[DATA TO PROCESS — start]

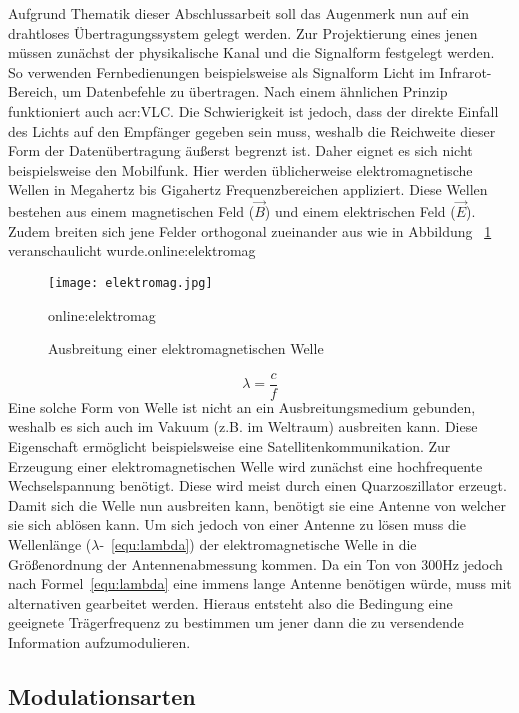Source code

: Aufgrund Thematik dieser Abschlussarbeit soll das Augenmerk nun auf ein drahtloses Übertragungssystem gelegt werden. Zur Projektierung eines jenen müssen zunächst der physikalische Kanal und die Signalform festgelegt werden.
So verwenden Fernbedienungen beispielsweise als Signalform Licht im Infrarot-Bereich, um Datenbefehle zu übertragen. Nach einem ähnlichen Prinzip funktioniert auch \gls{acr:VLC}. Die Schwierigkeit ist jedoch, dass der direkte Einfall des Lichts auf den Empfänger gegeben sein muss, weshalb die Reichweite dieser Form der Datenübertragung äußerst begrenzt ist. Daher eignet es sich nicht beispielsweise den Mobilfunk. Hier werden üblicherweise elektromagnetische Wellen in Megahertz bis Gigahertz Frequenzbereichen appliziert. Diese Wellen bestehen aus einem magnetischen Feld ($\vec{B}$) und einem elektrischen Feld ($\vec{E}$). Zudem breiten sich jene Felder orthogonal zueinander aus wie in Abbildung ~\ref{fig:elektromag} veranschaulicht wurde.\gls{online:elektromag} 

\begin{figure}[H]
	\centering
	\texttt{[image: elektromag.jpg]}
	\caption[Ausbreitung einer elektromagnetischen Welle]{Ausbreitung einer elektromagnetischen Welle} 
	\gls{online:elektromag}
	\label{fig:elektromag}
\end{figure}
\begin{equation}
	\label{equ:lambda}
	\lambda = \frac{c}{f} 
\end{equation}
Eine solche Form von Welle ist nicht an ein Ausbreitungsmedium gebunden, weshalb es sich auch im Vakuum (z.B. im Weltraum) ausbreiten kann. Diese Eigenschaft ermöglicht beispielsweise eine Satellitenkommunikation. Zur Erzeugung einer elektromagnetischen Welle wird zunächst eine hochfrequente Wechselspannung benötigt. Diese wird meist durch einen Quarzoszillator erzeugt. Damit sich die Welle nun ausbreiten kann, benötigt sie eine Antenne von welcher sie sich ablösen kann.\cite{howwireless}\cite{wernerNachrichtentechnikEinfuehrungFuer2010} Um sich jedoch von einer Antenne zu lösen muss die Wellenlänge ($\lambda$-~\ref{equ:lambda}) der elektromagnetische Welle in die Größenordnung der Antennenabmessung kommen. Da ein Ton von 300Hz jedoch nach Formel~\ref{equ:lambda} eine immens lange Antenne benötigen würde, muss mit alternativen gearbeitet werden. Hieraus entsteht also die Bedingung eine geeignete Trägerfrequenz zu bestimmen um jener dann die zu versendende Information aufzumodulieren.\cite{hftech}\cite{hoeher}
\subsection{Modulationsarten}
\label{subsec:modulationsarten}

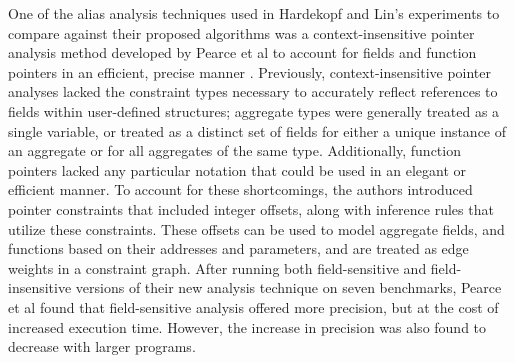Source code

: One of the alias analysis techniques used in Hardekopf and Lin's experiments to compare against their proposed algorithms was a context-insensitive pointer analysis method developed by Pearce et al to account for fields and function pointers in an efficient, precise manner \cite{Pearce}. Previously, context-insensitive pointer analyses lacked the constraint types necessary to accurately reflect references to fields within user-defined structures; aggregate types were generally treated as a single variable, or treated as a distinct set of fields for either a unique instance of an aggregate or for all aggregates of the same type. Additionally, function pointers lacked any particular notation that could be used in an elegant or efficient manner. To account for these shortcomings, the authors introduced pointer constraints that included integer offsets, along with inference rules that utilize these constraints. These offsets can be used to model aggregate fields, and functions based on their addresses and parameters, and are treated as edge weights in a constraint graph. After running both field-sensitive and field-insensitive versions of their new analysis technique on seven benchmarks, Pearce et al found that field-sensitive analysis offered more precision, but at the cost of increased execution time. However, the increase in precision was also found to decrease with larger programs.
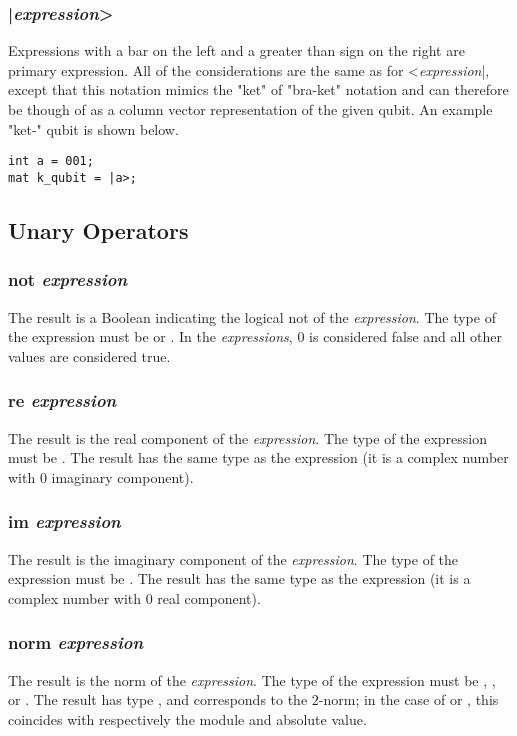 \subsubsection{|\textit{expression}>}
Expressions with a bar on the left and a greater than sign on the right are primary expression. All of the considerations are the same as for <\textit{expression}|, except that this notation mimics the "ket" of "bra-ket" notation and can therefore be though of as a column vector representation of the given qubit. An example "ket-" qubit is shown below.

\begin{lstlisting}
int a = 001;
mat k_qubit = |a>;
\end{lstlisting}

\subsection{Unary Operators}
\subsubsection{not \textit{expression}}
The result is a Boolean indicating the logical \textsf{not} of the \textit{expression}. The type of the expression must be \integ or \float. In the \textit{expressions}, 0 is considered false and all other values are considered true.
\subsubsection{re \textit{expression}}
The result is the real component of the \textit{expression}. The type of the expression must be  \complex. The result has the same type as the expression (it is a complex number with  0 imaginary component).
\subsubsection{im \textit{expression}}
The result is the imaginary component of the \textit{expression}. The type of the expression must be  \complex. The result has the same type as the expression (it is a complex number with  0 real component).
\subsubsection{norm \textit{expression}}
The result is the norm of the \textit{expression}. The type of the expression must be \mat, \complex, or \float. The result has type \float, and corresponds to the $2$-norm; in the case of \complex or \float, this coincides with respectively the module and absolute value.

[DATA TO PROCESS — finish]

● **PROBLEM STATEMENT**: Could you restate all of the data above word for word and skip every picture?

● **ANSWER FOR THIS EXERCISE**:
Source code

: Aufgrund Thematik dieser Abschlussarbeit soll das Augenmerk nun auf ein drahtloses Übertragungssystem gelegt werden. Zur Projektierung eines jenen müssen zunächst der physikalische Kanal und die Signalform festgelegt werden.
So verwenden Fernbedienungen beispielsweise als Signalform Licht im Infrarot-Bereich, um Datenbefehle zu übertragen. Nach einem ähnlichen Prinzip funktioniert auch \gls{acr:VLC}. Die Schwierigkeit ist jedoch, dass der direkte Einfall des Lichts auf den Empfänger gegeben sein muss, weshalb die Reichweite dieser Form der Datenübertragung äußerst begrenzt ist. Daher eignet es sich nicht beispielsweise den Mobilfunk. Hier werden üblicherweise elektromagnetische Wellen in Megahertz bis Gigahertz Frequenzbereichen appliziert. Diese Wellen bestehen aus einem magnetischen Feld ($\vec{B}$) und einem elektrischen Feld ($\vec{E}$). Zudem breiten sich jene Felder orthogonal zueinander aus wie in Abbildung ~\ref{fig:elektromag} veranschaulicht wurde.\gls{online:elektromag} 

\begin{figure}[H]
	\centering
	\texttt{[image: elektromag.jpg]}
	\caption[Ausbreitung einer elektromagnetischen Welle]{Ausbreitung einer elektromagnetischen Welle} 
	\gls{online:elektromag}
	\label{fig:elektromag}
\end{figure}
\begin{equation}
	\label{equ:lambda}
	\lambda = \frac{c}{f} 
\end{equation}
Eine solche Form von Welle ist nicht an ein Ausbreitungsmedium gebunden, weshalb es sich auch im Vakuum (z.B. im Weltraum) ausbreiten kann. Diese Eigenschaft ermöglicht beispielsweise eine Satellitenkommunikation. Zur Erzeugung einer elektromagnetischen Welle wird zunächst eine hochfrequente Wechselspannung benötigt. Diese wird meist durch einen Quarzoszillator erzeugt. Damit sich die Welle nun ausbreiten kann, benötigt sie eine Antenne von welcher sie sich ablösen kann.\cite{howwireless}\cite{wernerNachrichtentechnikEinfuehrungFuer2010} Um sich jedoch von einer Antenne zu lösen muss die Wellenlänge ($\lambda$-~\ref{equ:lambda}) der elektromagnetische Welle in die Größenordnung der Antennenabmessung kommen. Da ein Ton von 300Hz jedoch nach Formel~\ref{equ:lambda} eine immens lange Antenne benötigen würde, muss mit alternativen gearbeitet werden. Hieraus entsteht also die Bedingung eine geeignete Trägerfrequenz zu bestimmen um jener dann die zu versendende Information aufzumodulieren.\cite{hftech}\cite{hoeher}
\subsection{Modulationsarten}
\label{subsec:modulationsarten}

Source code

: One of the alias analysis techniques used in Hardekopf and Lin's experiments to compare against their proposed algorithms was a context-insensitive pointer analysis method developed by Pearce et al to account for fields and function pointers in an efficient, precise manner \cite{Pearce}. Previously, context-insensitive pointer analyses lacked the constraint types necessary to accurately reflect references to fields within user-defined structures; aggregate types were generally treated as a single variable, or treated as a distinct set of fields for either a unique instance of an aggregate or for all aggregates of the same type. Additionally, function pointers lacked any particular notation that could be used in an elegant or efficient manner. To account for these shortcomings, the authors introduced pointer constraints that included integer offsets, along with inference rules that utilize these constraints. These offsets can be used to model aggregate fields, and functions based on their addresses and parameters, and are treated as edge weights in a constraint graph. After running both field-sensitive and field-insensitive versions of their new analysis technique on seven benchmarks, Pearce et al found that field-sensitive analysis offered more precision, but at the cost of increased execution time. However, the increase in precision was also found to decrease with larger programs.
 \subsubsection{|\textit{expression}>}
Expressions with a bar on the left and a greater than sign on the right are primary expression. All of the considerations are the same as for <\textit{expression}|, except that this notation mimics the "ket" of "bra-ket" notation and can therefore be though of as a column vector representation of the given qubit. An example "ket-" qubit is shown below.

\begin{lstlisting}
int a = 001;
mat k_qubit = |a>;
\end{lstlisting}

\subsection{Unary Operators}
\subsubsection{not \textit{expression}}
The result is a Boolean indicating the logical \textsf{not} of the \textit{expression}. The type of the expression must be \integ or \float. In the \textit{expressions}, 0 is considered false and all other values are considered true.
\subsubsection{re \textit{expression}}
The result is the real component of the \textit{expression}. The type of the expression must be  \complex. The result has the same type as the expression (it is a complex number with  0 imaginary component).
\subsubsection{im \textit{expression}}
The result is the imaginary component of the \textit{expression}. The type of the expression must be  \complex. The result has the same type as the expression (it is a complex number with  0 real component).
\subsubsection{norm \textit{expression}}
The result is the norm of the \textit{expression}. The type of the expression must be \mat, \complex, or \float. The result has type \float, and corresponds to the $2$-norm; in the case of \complex or \float, this coincides with respectively the module and absolute value.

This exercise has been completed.